What is the maximum frequency jump between two increasing tones that could be perceived as continuous?
by Jeremy Ma
Insipired by the shepard tones, I was intrigued about the continuity of tones that increase in frequency.
In their paper, Warren et. al (1982) showed that perceptual filling in occurs with a discontinuous tone if the gap is masked with noise. Although it is also unclear whether perceptual filling in occurs in a tone that constantly and consistently increases in frequency, there should still be some degree of continuity between two of such tones. This study aims to investigate this the limits of this continuity by finding the maximum frequency jump that could be perceived as continuous, or in other words, the max gap in which these two tones would be grouped as one tone.
Keep in mind the question isn't whether 'if one can detect if the two tones are consistently increasing', as that depends on one's individual ability to distinguish tones; but rather 'if one perceives the two tones as one'.
The illusion consists of two logirthimic chirps that both each grow at a steady rate, the first chirp growing from 200hz to 1600hz over 4 seconds, but only the first 2 seconds was used. The beginning of the second chirp is set to be N steps above where the first chirp should be at the same time, and the growth rate of the second chirp is the same as the first.
In order to induce this sense of continuity, we can mimic the shepard tones by using an amplitude envelope to create a 'gap' in the recording.

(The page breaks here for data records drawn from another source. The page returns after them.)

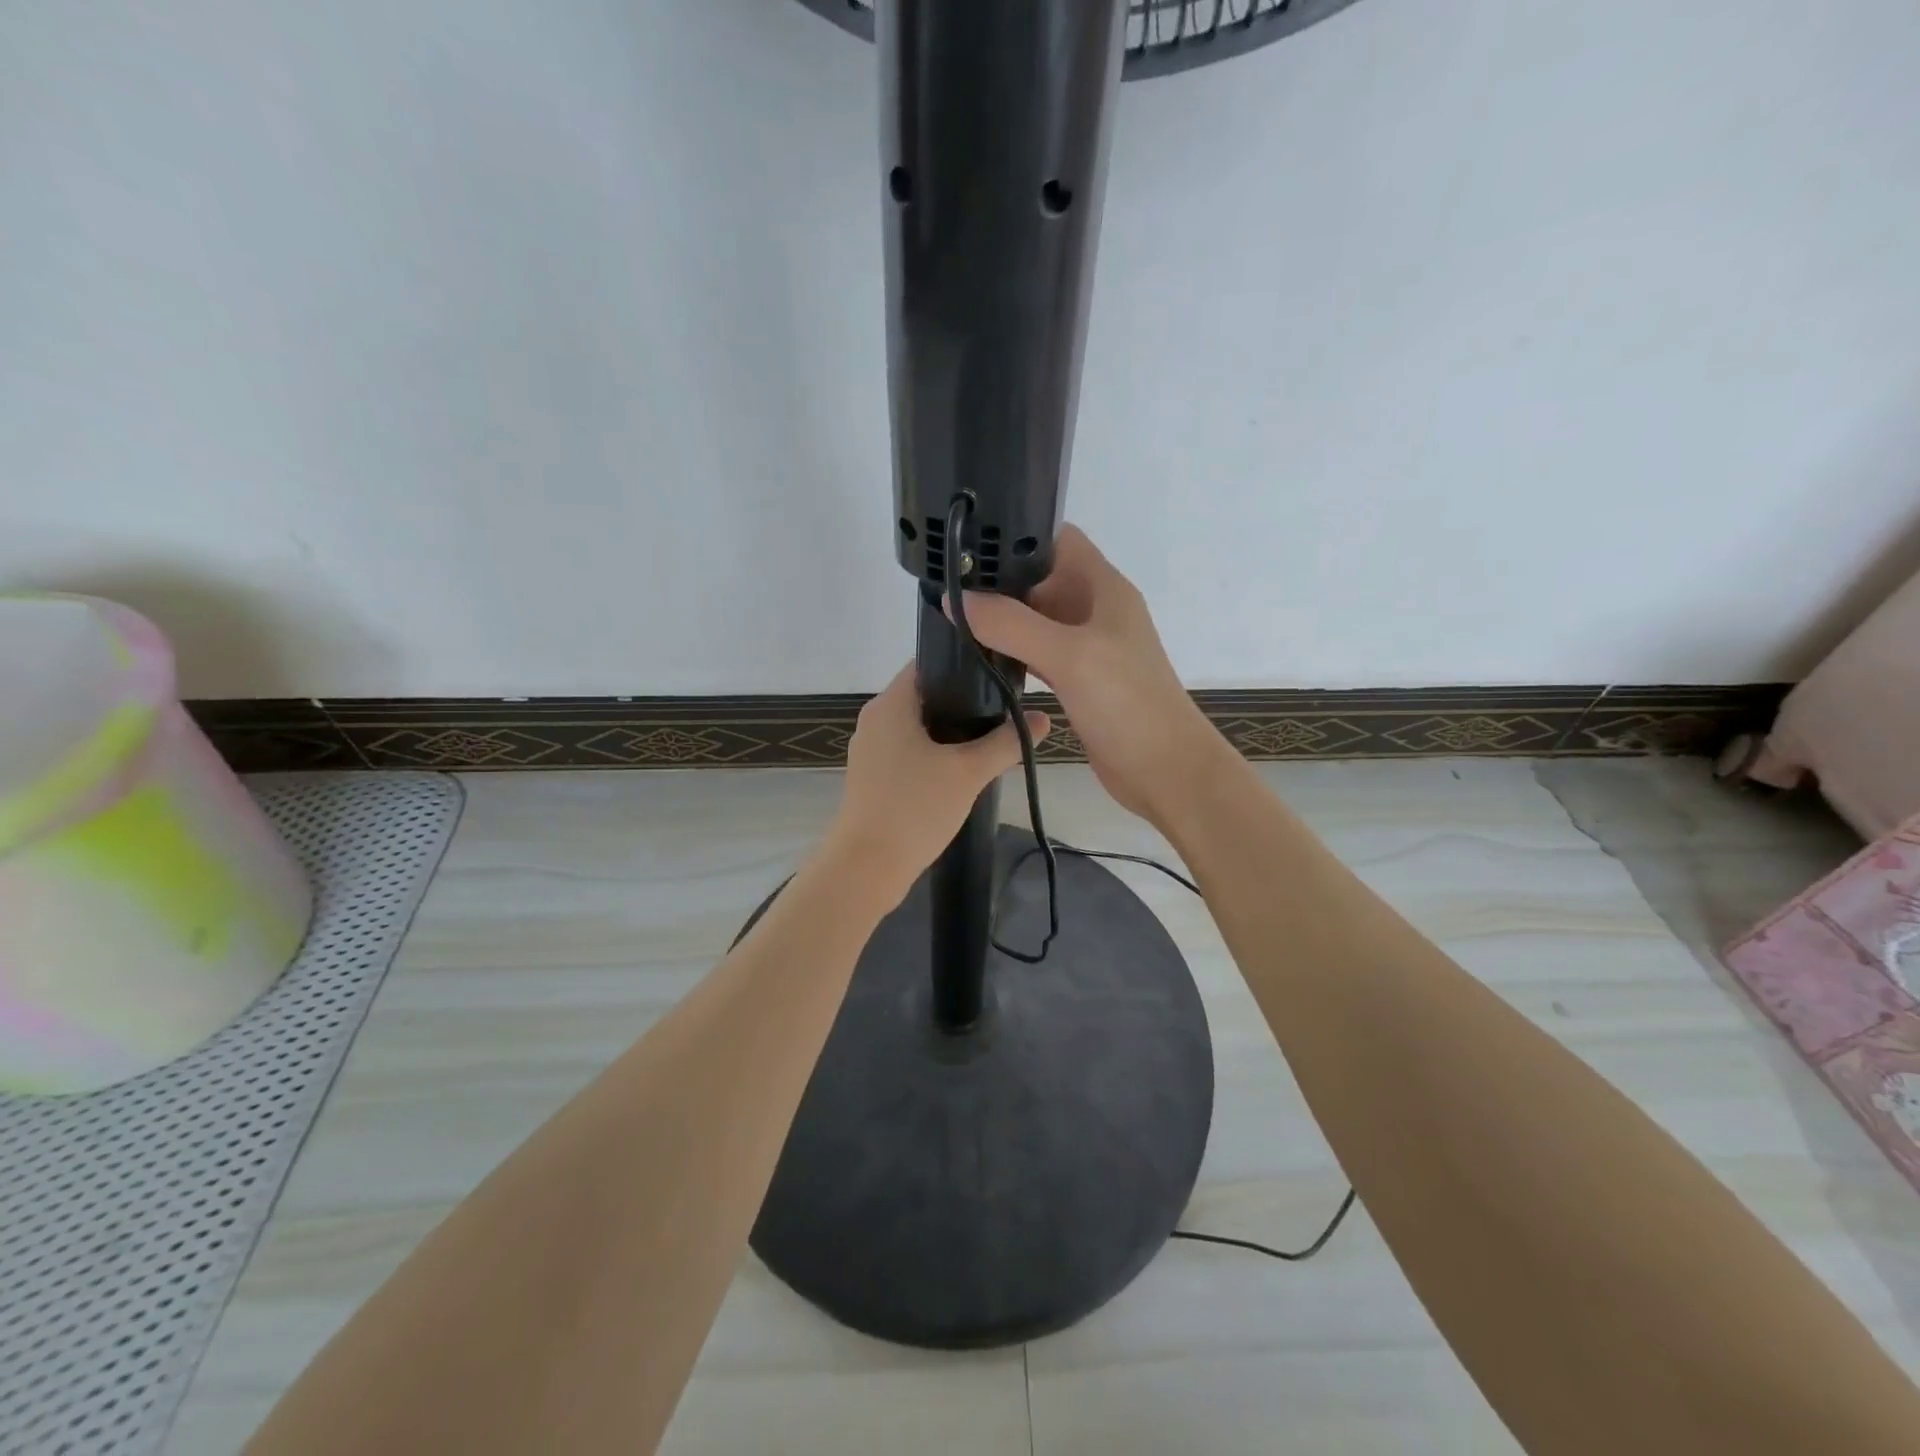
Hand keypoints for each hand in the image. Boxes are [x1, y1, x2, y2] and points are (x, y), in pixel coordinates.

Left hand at [828, 664, 1048, 899]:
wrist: (867, 867)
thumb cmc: (915, 808)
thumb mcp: (968, 772)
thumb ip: (1006, 742)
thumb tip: (1043, 719)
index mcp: (890, 705)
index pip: (927, 664)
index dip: (963, 666)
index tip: (997, 677)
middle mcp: (875, 720)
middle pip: (924, 696)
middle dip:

We can do this by linearly decaying chirp1 to the 2 second mark, adding a silence of 125ms, then increasing the amplitude of chirp2.

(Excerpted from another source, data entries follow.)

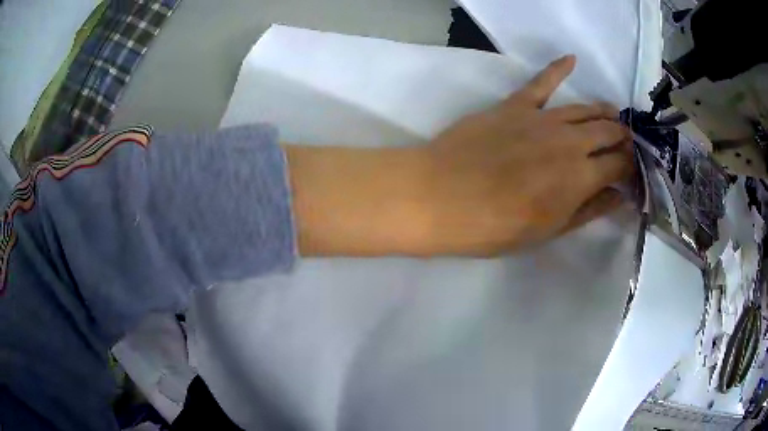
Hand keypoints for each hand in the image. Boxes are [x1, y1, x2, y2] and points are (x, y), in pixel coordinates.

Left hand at [421, 55, 633, 254]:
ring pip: (584, 108)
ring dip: (603, 111)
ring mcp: (542, 118)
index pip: (620, 164)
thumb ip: (588, 210)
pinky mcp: (515, 105)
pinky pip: (541, 82)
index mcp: (581, 177)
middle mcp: (570, 141)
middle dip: (623, 138)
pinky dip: (557, 68)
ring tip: (613, 115)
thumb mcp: (549, 231)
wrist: (441, 197)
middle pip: (608, 131)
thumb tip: (619, 195)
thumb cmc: (495, 226)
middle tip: (627, 144)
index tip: (633, 172)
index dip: (631, 168)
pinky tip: (571, 58)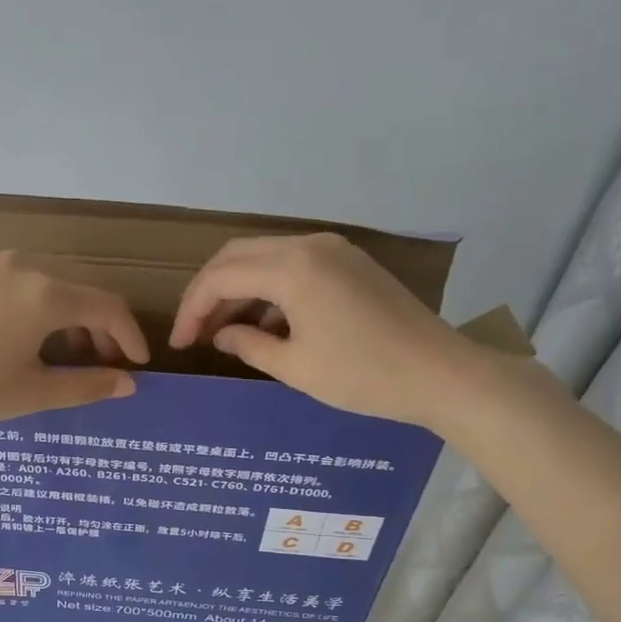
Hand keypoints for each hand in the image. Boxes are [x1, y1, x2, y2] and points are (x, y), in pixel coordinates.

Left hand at [0, 251, 149, 429]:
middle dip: (97, 325)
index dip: (129, 336)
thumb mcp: (30, 394)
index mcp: (45, 295)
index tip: (137, 363)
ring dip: (61, 310)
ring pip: (41, 278)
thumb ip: (85, 385)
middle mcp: (20, 264)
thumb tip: (128, 383)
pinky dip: (25, 299)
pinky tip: (9, 329)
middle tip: (98, 361)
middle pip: (77, 288)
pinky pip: (6, 276)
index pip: (107, 307)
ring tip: (55, 348)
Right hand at [168, 233, 487, 428]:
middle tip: (193, 331)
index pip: (220, 277)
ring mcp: (333, 249)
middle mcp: (308, 245)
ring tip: (222, 331)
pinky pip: (292, 264)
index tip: (178, 343)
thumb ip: (248, 344)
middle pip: (236, 256)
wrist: (441, 373)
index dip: (191, 309)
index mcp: (291, 268)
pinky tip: (264, 324)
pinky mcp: (348, 261)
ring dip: (237, 289)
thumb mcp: (295, 368)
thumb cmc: (363, 376)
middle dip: (208, 292)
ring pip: (263, 257)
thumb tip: (221, 334)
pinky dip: (267, 288)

R. Warren, Obusek, and Ackroff. (1982). "Auditory Induction: Perceptual Synthesis of Absent Sounds"
Smooth original
smooth with fade
1 step
1.5 step
2 steps
3 steps
6 steps
Comments
Jeremy Ma
c) I would expect that a >1.5 step difference would be around the max gap that our brain can fill in, so yes it does answer the question proposed.
d) I actually originally had this illusion with noise in the middle, but I found that perceptual filling doesn't really occur when there is a noise, possibly because of the continuously changing nature of the tone vs the static noise. I found it easier to fill in the gap with gradually amplitude decay. In the future, I could decrease the gap of 0 amplitude to help connect the two tones.
0
Cesar Duran
Interesting Experiment
While I agree with Griffin in that it's difficult to connect the two increasing tones, it was easier to convince myself that the tones could be perceived as one if I mentally fill in the gap to match the rising pattern. With this in mind, I found it possible to believe that the two tones were part of a continuous singular tone until there was a >1.5 step difference. With that big of a gap, it was difficult to mentally imagine a tone that would fit the gap.

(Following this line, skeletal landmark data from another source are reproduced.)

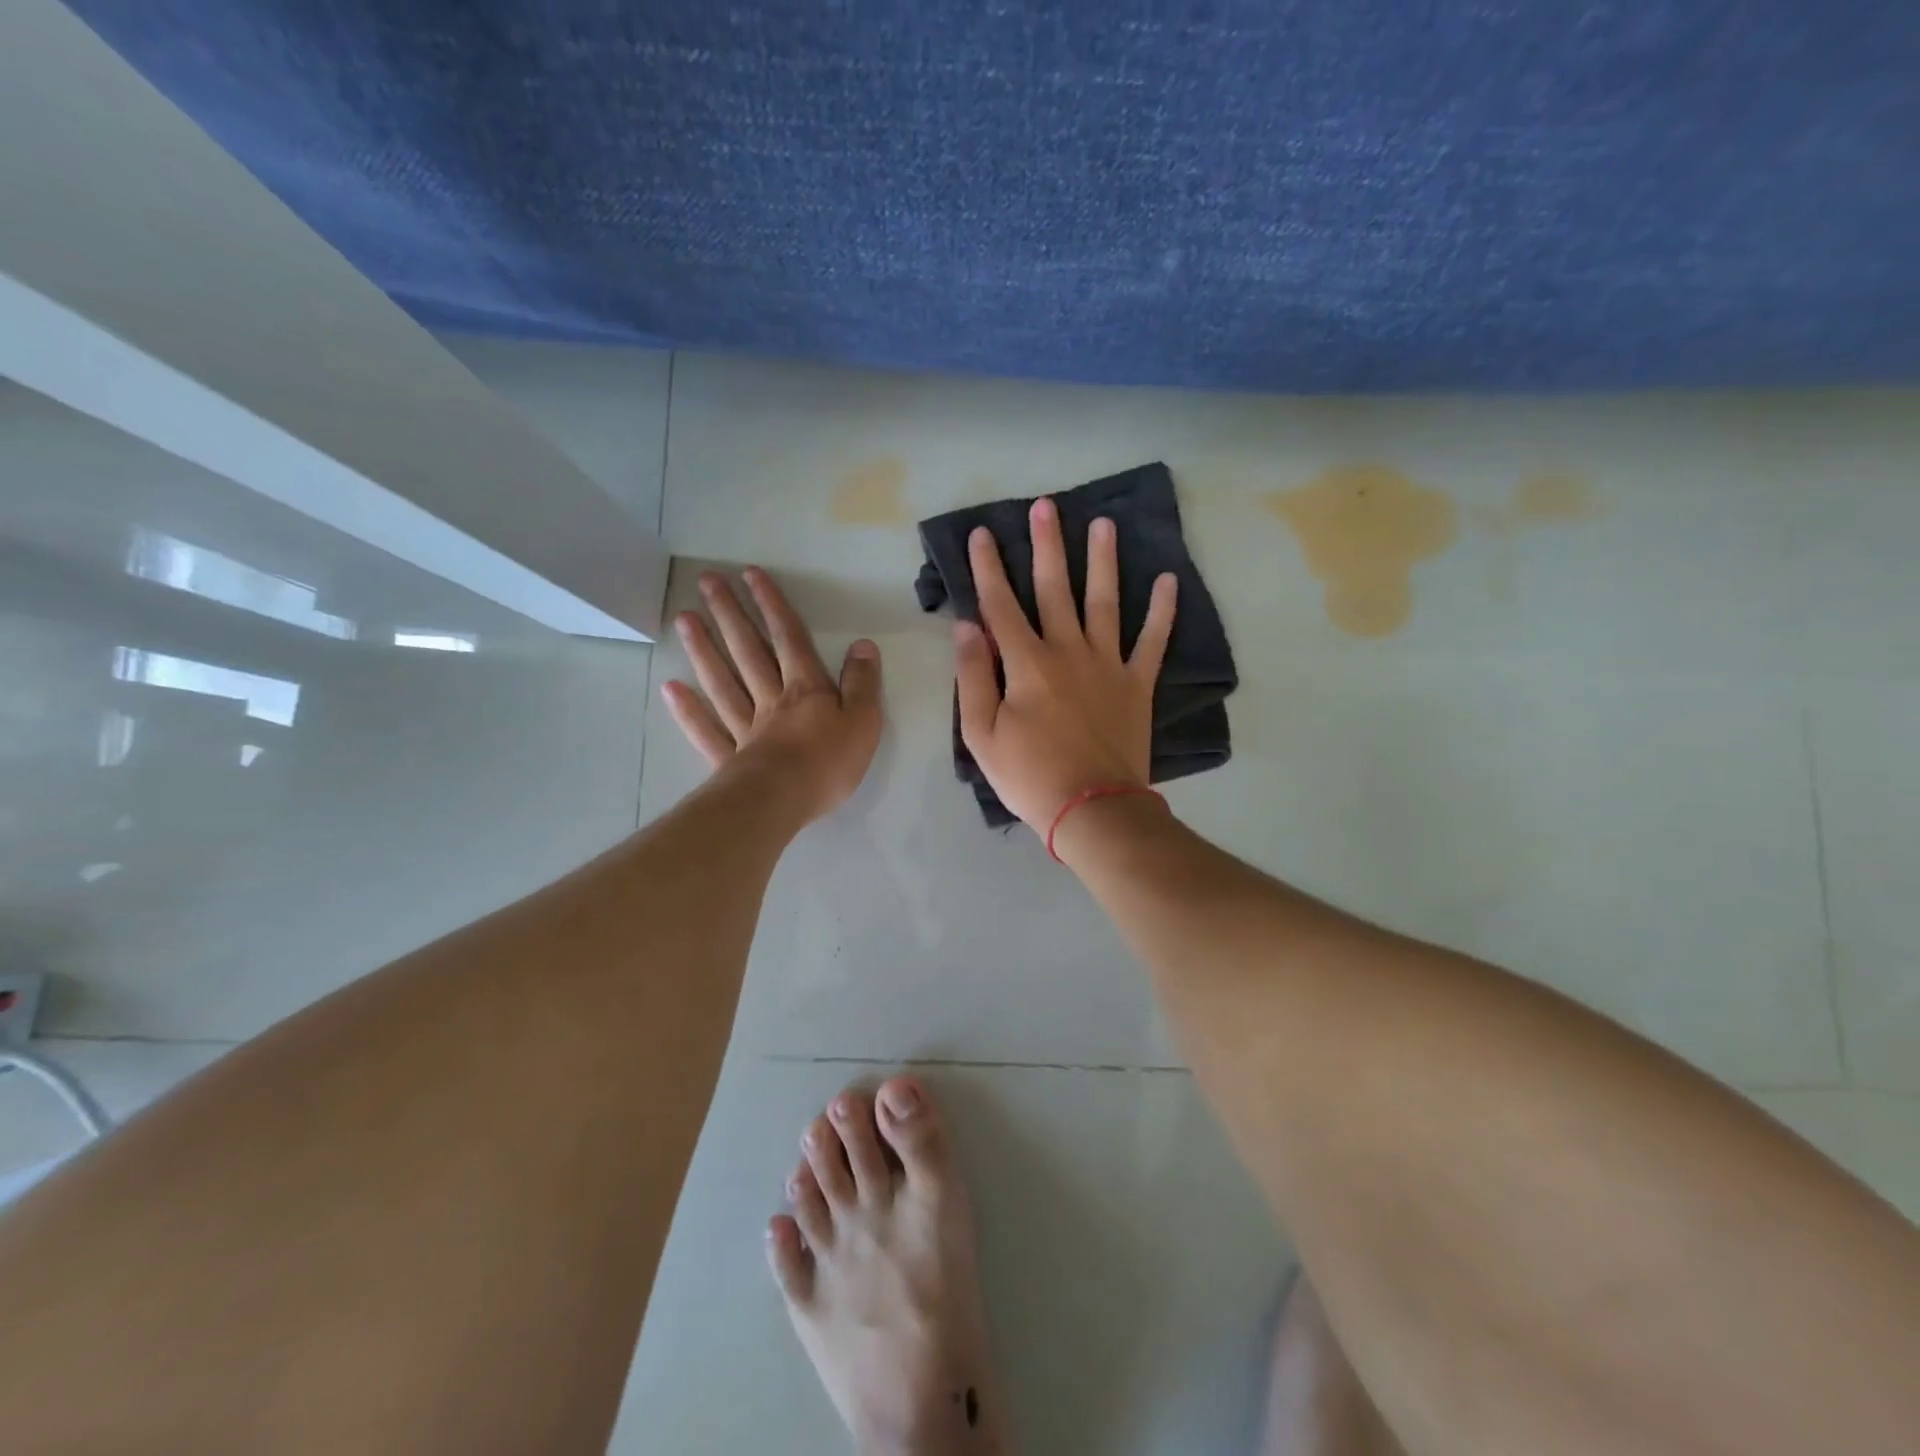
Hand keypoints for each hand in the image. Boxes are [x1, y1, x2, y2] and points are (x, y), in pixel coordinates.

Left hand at [663, 567, 882, 823]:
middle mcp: (771, 699)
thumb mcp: (864, 720)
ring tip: (684, 618)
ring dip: (704, 649)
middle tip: (707, 582)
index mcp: (806, 689)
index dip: (772, 605)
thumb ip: (863, 683)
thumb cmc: (829, 762)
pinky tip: (672, 688)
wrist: (783, 801)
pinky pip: (706, 730)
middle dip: (730, 614)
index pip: (789, 638)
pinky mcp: (729, 758)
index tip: (751, 574)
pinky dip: (689, 709)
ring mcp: (745, 728)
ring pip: (723, 682)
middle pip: (748, 651)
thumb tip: (863, 645)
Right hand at [954, 497, 1176, 831]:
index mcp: (1026, 664)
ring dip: (1103, 561)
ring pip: (1105, 602)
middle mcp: (1068, 651)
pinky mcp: (1137, 684)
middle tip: (1045, 506)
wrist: (1092, 809)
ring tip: (1103, 523)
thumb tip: (967, 627)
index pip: (1001, 605)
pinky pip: (1153, 642)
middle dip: (1047, 546)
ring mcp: (1108, 665)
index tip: (982, 534)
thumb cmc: (1029, 776)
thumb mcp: (981, 734)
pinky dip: (1163, 612)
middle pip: (1055, 589)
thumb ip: (972, 677)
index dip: (989, 568)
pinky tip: (1168, 581)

This illusion roughly addresses the question presented, however it may be more beneficial to use Gaussian white noise versus silence to allow for easier filling in.
0
Griffin Leonard
a) I perceived every clip as two different increasing tones separated by a gap, except for the original (which I perceived as a single, continuous tone).
b) This illusion demonstrates that simply having an increasing tone (without noise in the background) is not enough to cause perceptual filling-in of a gap in the tone. This seems to answer the question "can two increasing tones separated by silence be perceived as continuous?" (to which the answer seems to be no,) as opposed to "what is the maximum frequency jump between two increasing tones that could be perceived as continuous?". Perhaps if the gaps of silence were removed or if noise was added, the original question could be addressed.